I never considered I might die – I had my new baby fretting in the hospital nursery for her mother’s smell and touch. There were two young boys whose lives would falter without their mum. And a husband who hadn’t planned on raising his family alone.
I have rarely thought about that time until now, weaving my way along hospital corridors to the bedside of my friend. My lovely friend, who has known no end of sickness by (ill) virtue of the awful junction between her genetics and advancing age. On she fights, frail now, but robust enough of mind to know she too, is needed by many.
Through it all, there are the constant reminders of what she can no longer do or be – that bastard disease hungry for the healthy parts of her. Doctors, one after the other, testing their own limits to rebuild a body under siege, trying to reverse the damage already done with ever more arcane treatments. And what of the girl I grew up with, in and out of hospitals her whole adult life, now mother to a 6-year-old, confined to a bed yet again? Where is her freedom to just ‘be’ – her independence curtailed by the nemesis inside her, and on the outside, by those whose job it is to save her with endless tests and doctoring.
What can illness teach us? We can fantasise about endlessness, knowing full well the end will come to all of us. But often the transformation from person to patient is insidious. Our lives suddenly on hold as the enemy infiltrates our defences and takes away our control.
I have known those who regard their sickness as a companion, no friend but no foe. An unwanted possession to be outgrown, outwitted and outlived.

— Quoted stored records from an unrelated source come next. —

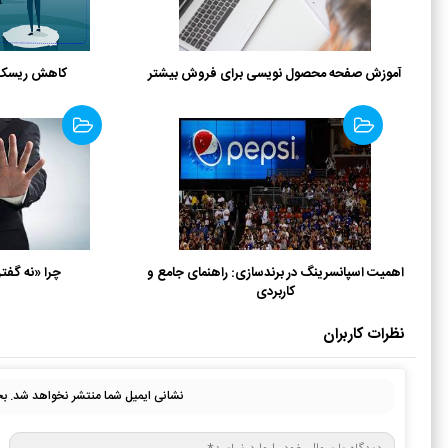
آموزش صفحه محصول نویسی برای فروش بیشتر
کاهش ریسک س
اهمیت اسپانسرینگ در برندسازی: راهنمای جامع و
چرا «نه گفت
کاربردی
نظرات کاربران
نشانی ایمیل شما منتشر نخواهد شد.
بخ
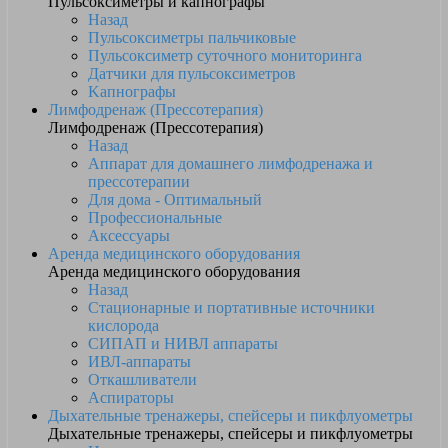
Пульсоксиметры и капнографы
Назад
Пульсоксиметры пальчиковые
Пульсоксиметр суточного мониторинга
Датчики для пульсоксиметров
Kапнографы
Лимфодренаж (Прессотерапия)
Лимфодренаж (Прессотерапия)
Назад
Аппарат для домашнего лимфодренажа и
прессотерапии
Для дома - Оптимальный
Профессиональные
Аксессуары
Аренда медицинского оборудования
Аренда медицинского оборудования
Назад
Стационарные и портативные источники
кислорода
СИПАП и НИВЛ аппараты
ИВЛ-аппараты
Откашливатели
Аспираторы
Дыхательные тренажеры, спейсеры и пикфлуометры
Дыхательные тренажеры, спейсеры и пикфлуометры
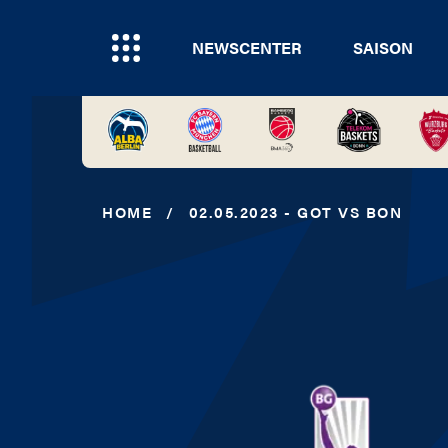
NEWSCENTER
SAISON
HOME
/
02.05.2023 - GOT VS BON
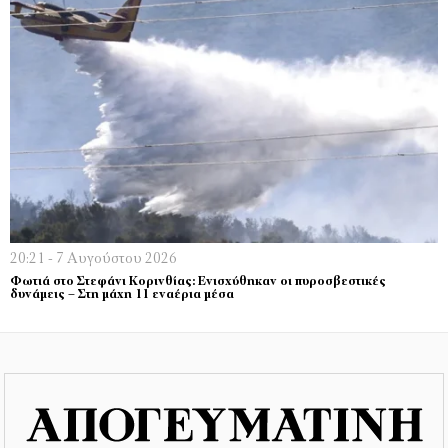
20:21 - 7 Αυγούστου 2026
Φωτιά στο Στεφάνι Κορινθίας: Ενισχύθηκαν οι πυροσβεστικές
δυνάμεις – Στη μάχη 11 εναέρια μέσα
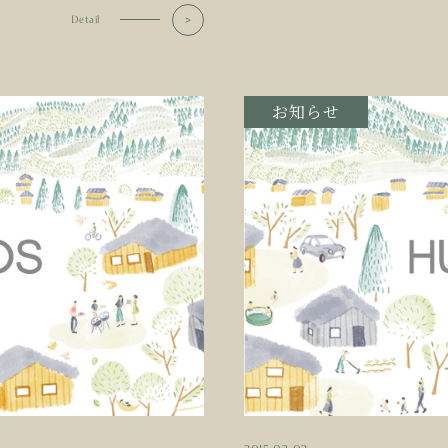
Detail
お知らせ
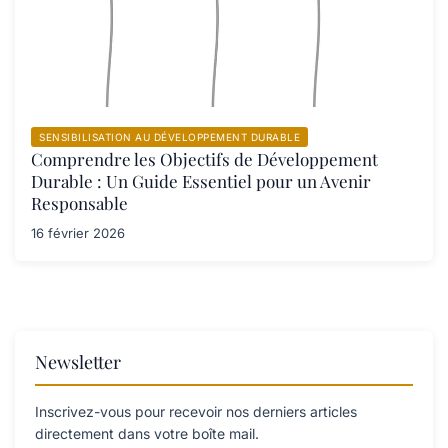
SENSIBILISATION AU DÉVELOPPEMENT DURABLE
Comprendre les Objectifs de Développement
Durable : Un Guide Essentiel pour un Avenir
Responsable
16 février 2026
Newsletter
Inscrivez-vous pour recevoir nos derniers articles
directement dans votre boîte mail.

The American essayist Susan Sontag wrote that: ‘Illness is the night side of life, a more onerous citizenship. Everyone who is born holds dual citizenship, in the kingdom of the well and in the kingdom of the sick. Although we all prefer to use the good passport, sooner or later each of us is obliged, at least for a spell, to identify ourselves as citizens of that other place.’
What of the old woman in the next room to my friend? Residing in ‘that other place’? Just a small face above the sheet, always alone, her wispy white hair a tangled halo on the pillow. Where are her visitors? Are there children or a husband to love? She looks peaceful when asleep, as she mostly is when I pass by. I wonder if she will ever leave this place, with its ticking machines and constant footsteps, for the peace of her own home, wherever that might be? Will there be some other freshly made bed, comforting and familiar from which to recover from her sickness?
George Bernard Shaw once said “I enjoy convalescence. It’s the part that makes the illness worthwhile.” For my childhood friend, the convalescences get longer and more torturous, small parts of her lost along the way. How long will her recovery take this time? How much more damage will be done?
Feeling utterly useless, I will use my sturdy health to replenish hers, if by doing nothing more than breathing the same air in a stuffy room screened by a blue curtain. I’ll take her my childrens’ drawings and let her see herself as a stick figure in a glittery dress with a crooked smile. And I’ll whisper the story of an old man huddled at the bus stop who was rewarded at last, when an old friend pulled up in a car to take him home.